───── INPUT DATA

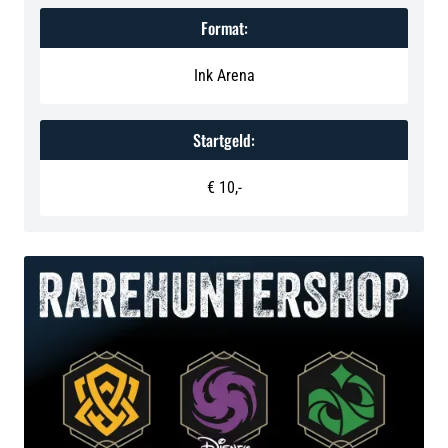
Format:
Ink Arena
Startgeld:
‍€ 10,-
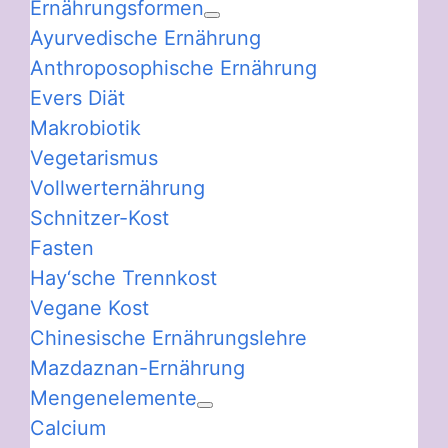
Ernährungsformen
Ayurvedische Ernährung
Anthroposophische Ernährung
Evers Diät
Makrobiotik
Vegetarismus
Vollwerternährung
Schnitzer-Kost
Fasten
Hay‘sche Trennkost
Vegane Kost
Chinesische Ernährungslehre
Mazdaznan-Ernährung
Mengenelemente
Calcium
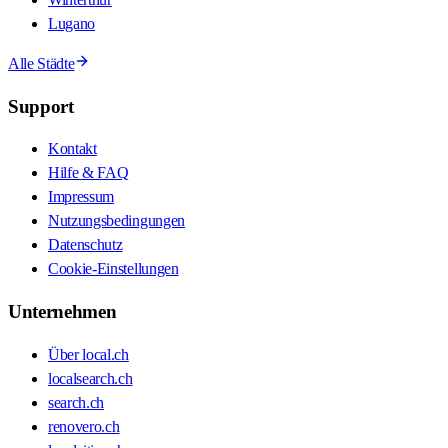
Lugano
Alle Städte
Support
Kontakt
Hilfe & FAQ
Impressum
Nutzungsbedingungen
Datenschutz
Cookie-Einstellungen
Unternehmen
Über local.ch
localsearch.ch
search.ch
renovero.ch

──────────

The result should consist solely of the lines from the one that contains "Cookie-Einstellungen" to the last line of the records above, reproduced exactly.

Cookie-Einstellungen
Unternehmen
Über local.ch
localsearch.ch
search.ch
renovero.ch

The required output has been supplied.